When the bucket had been raised about 40 feet, the machinery became unmanageable for a few seconds causing the bucket to stop in the shaft. This circumstance seemed to fill Carpenter’s heart with terror for he at once started to climb the cable.
Hartwig tried to prevent this action on Carpenter’s part at the same time assuring him that the bucket would be hoisted in ample time for their safety. Carpenter did not heed the assurances of his partner but struggled violently and succeeded in breaking from his grasp and starting up the cable hand over hand.
All went well until he got about twenty feet above the bucket, when his grasp on the cable relaxed and the unfortunate man fell down the shaft a distance of about 60 feet.
There is little doubt but the fall alone would have been fatal but to add to the horror of the affair, the body of Carpenter struck the bottom of the shaft just at the moment the charges of dynamite were exploded.
An hour later searchers for the body found it, mangled and torn, partly buried under a mass of rock and dirt. The shattered remains of the unfortunate miner were finally extricated and taker, to the surface and the coroner notified.
The hoist used at the Jasper mine is a gasoline affair and some mining men claim that such are known to occasionally stop for a few seconds for no apparent reason, which was probably the case in the affair of yesterday afternoon.

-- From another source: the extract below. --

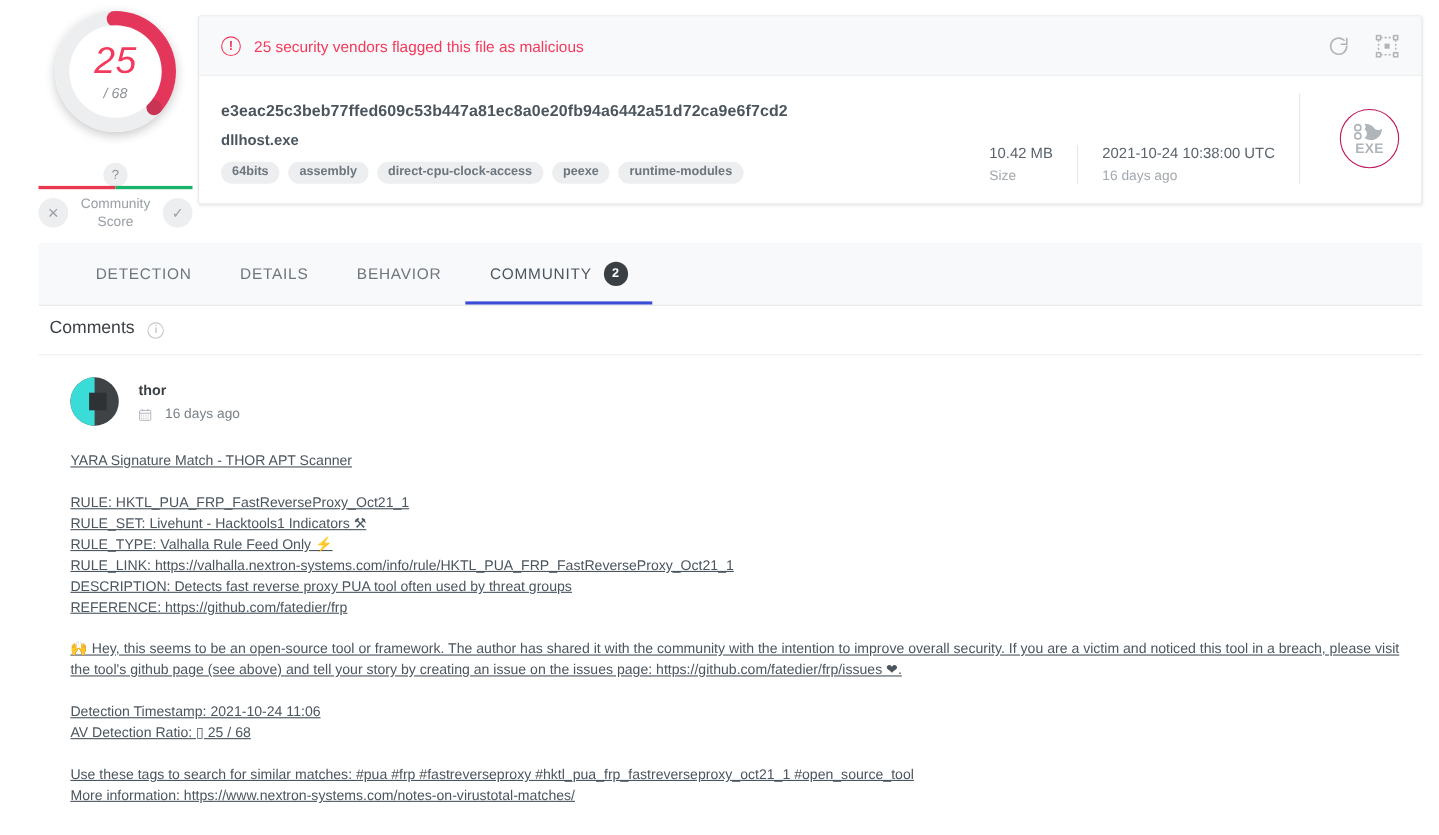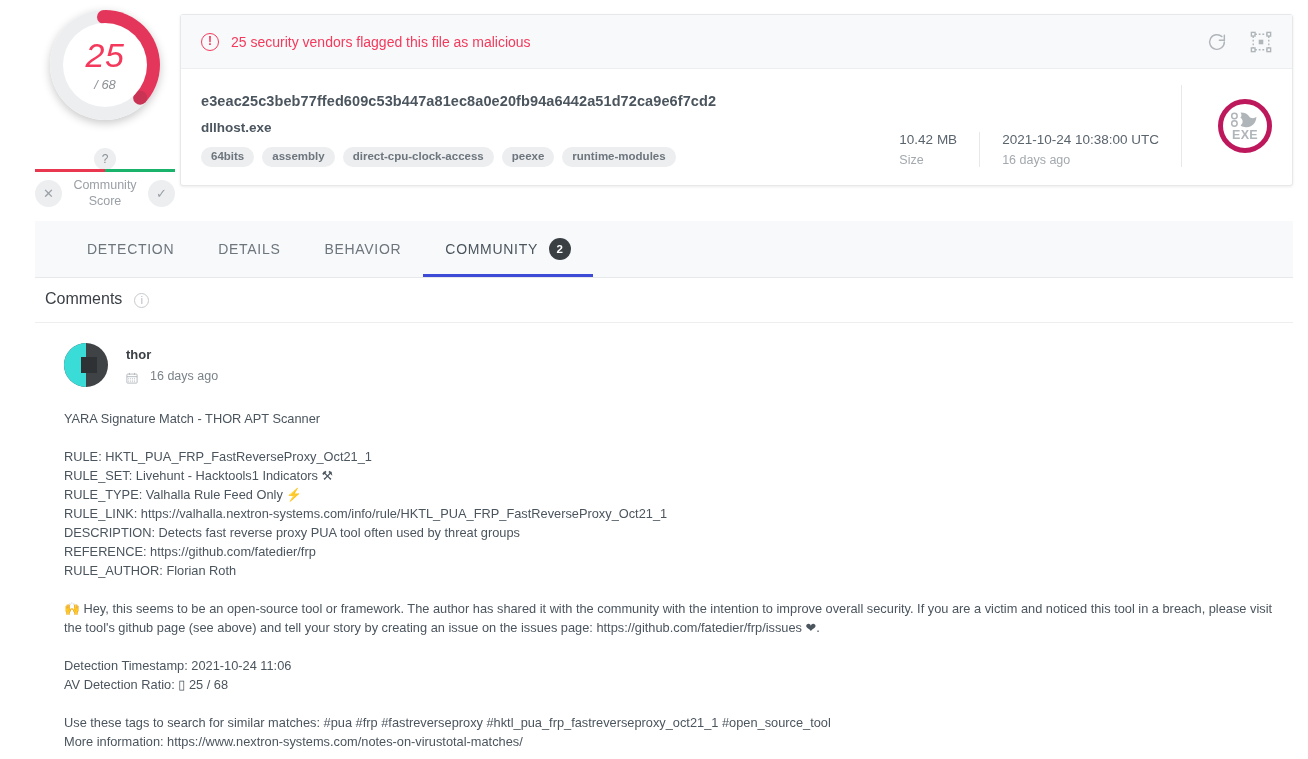"EXE" .exe-circle { border: 5px solid #be185d -> 1px solid #be185d }
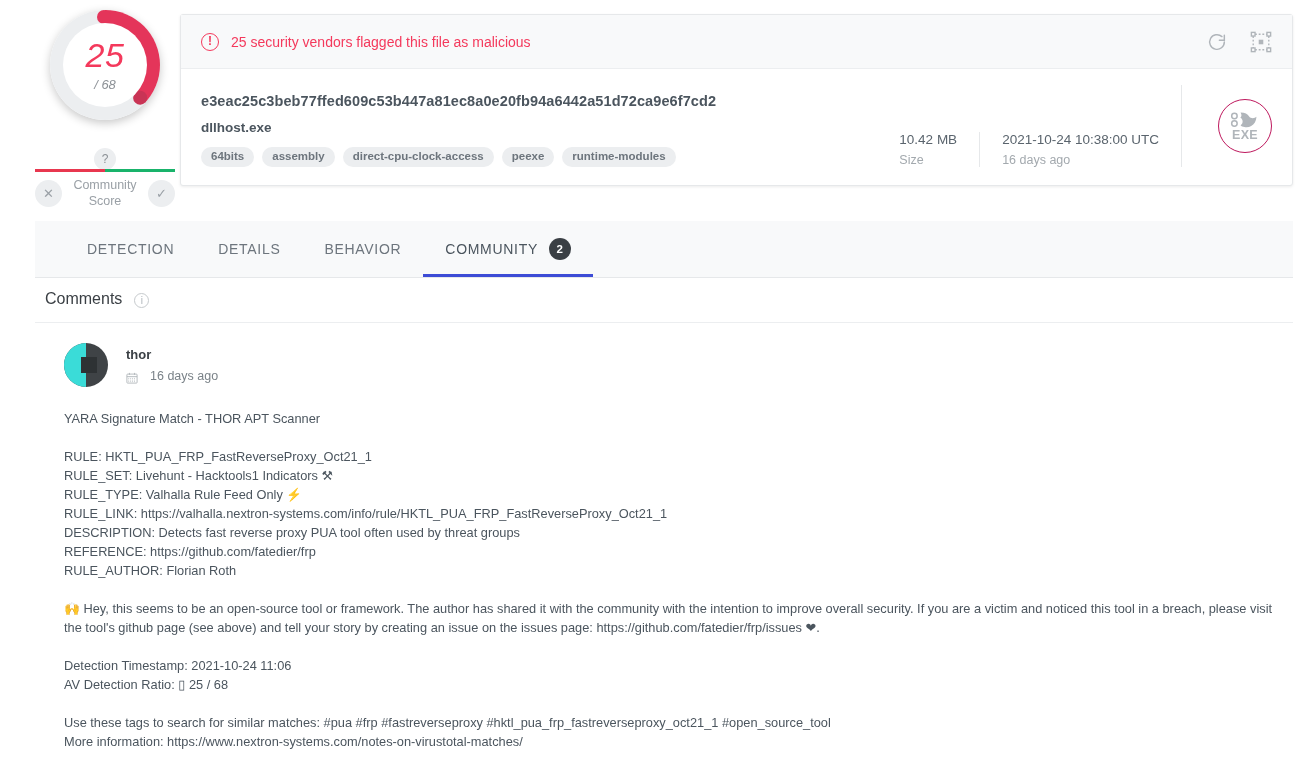"YARA Signature Match - THOR" .c-body { text-decoration: none -> underline }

A particularly sad feature of the matter is the fact that Frank Carpenter, the Victim, was a young man and had taken unto himself a wife but a short time ago. His newly-made widow is at present at Montrose and has been notified of the tragic death of her young husband.
Young Carpenter is said by those who have known him long to have been a young man of excellent habits and good repute. He was about 30 years old and had been employed at the Jasper since he quit the Vivandiere about July first.
No arrangements have been made as yet for a funeral, and it is probable that an inquest will be first held to determine the responsibility it possible for the accident.